Demonstrating that there are always lessons that can be learned Business Events Victoria has undertaken some fundamental reforms in the past year.


And, while anecdotally at least some representative organisations in business are losing members in tight times, BEV has managed to expand its membership base and include more small to medium businesses in its marketing plans.
BEV Chair, Andrew Hiebl, explained how important it was for the organisation to listen, not only to the target market, but also to identify what stakeholders wanted… and that may not be what popular opinion suggests.
Take the recently published Regional Victorian Planners’ Guide as an example: Andrew explained that this hard copy publication that lists members, destinations and their business event offerings across the 10 regions, was not a ‘given’ to be published in the light of a general move to online marketing.
“Two years ago when we commenced our partnership with the state government we looked at how we had done things over the past 10 years – it was the same thing over and over. Among the questions we asked was whether people wanted a hard copy planners’ guide when online was so popular…well we discovered that the hard copy was still just as important. So this and other information we got back challenged how we did a lot of things,” he said.

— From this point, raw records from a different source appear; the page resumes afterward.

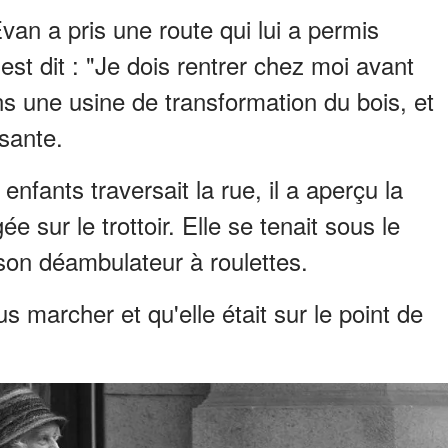
Evan a pris une route qui lui a permis
'est dit : "Je dois rentrer chez moi avant
dans une usine de transformation du bois, et
sante.
nfants traversait la rue, il a aperçu la
e sur le trottoir. Elle se tenait sous le
son déambulateur à roulettes.
us marcher et qu'elle était sur le point de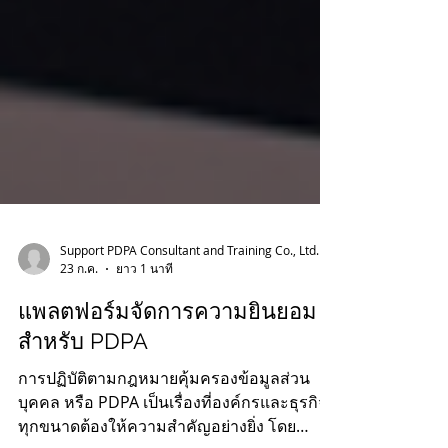
Support PDPA Consultant and Training Co., Ltd.
23 ก.ค.
ยาว 1 นาที
แพลตฟอร์มจัดการความยินยอม
สำหรับ PDPA
การปฏิบัติตามกฎหมายคุ้มครองข้อมูลส่วน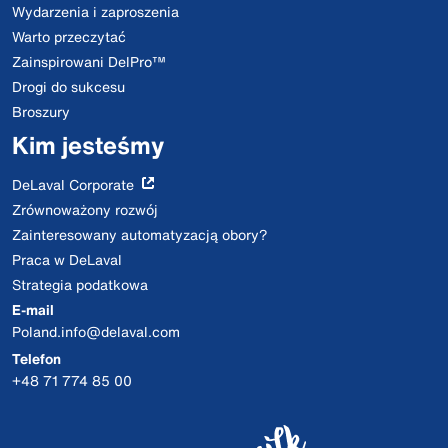
Wydarzenia i zaproszenia
Warto przeczytać
Zainspirowani DelPro™
Drogi do sukcesu
Broszury
Kim jesteśmy
DeLaval Corporate
Zrównoważony rozwój
Zainteresowany automatyzacją obory?
Praca w DeLaval
Strategia podatkowa
E-mail
Poland.info@delaval.com
Telefon
+48 71 774 85 00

He explained that instead of selling space in the guide and giving away a two year membership, ”we turned it on its head” and sold the benefits of BEV membership then sold the idea of cooperative marketing through the guide. “Membership grew, probably at a similar rate to our advertising revenues, which were up 45 per cent and over 90 per cent of members chose to advertise,” Mr Hiebl said.
A two-tier membership structure removed the barriers to entry for small to medium players who paid the same or a little less, while the larger members paid a little more.
Mr Hiebl said it was a difficult decision to get the board to agree to such a change. And also challenging was a decision to allow non-BEV members to be featured on the BEV website at no cost “but this was part of our partnership with the state government”.
“The website is there to provide updates to our guide, which has a two-year print life…and a lot of things can change over that period,” he said.
Wayne Lee, business development manager for BEV said the guide had been very well received since its launch in July by the Minister for Tourism and Major Events, Louise Asher.
He cited one sales call with a PCO who, when flicking through the guide, found a competitor property to the one he had originally chosen, and has since requested two proposals from the one property for 150+ delegate events.
Buyers have commented positively on the explanation of the regions of Victoria, including maps and a table showing fly/drive times between major cities. They also like the quick reference guide listing conference room capacities and accommodation at the start of each region, and in-house event planners like to keep a copy in a product library for staff to use.
Feedback from tradeshows, where printed material competes for space in your tote bag, was also positive on having one guide for the whole of the state’s regions with the ability to see features and capabilities rather than having to collect and then wade through separate guides for each region.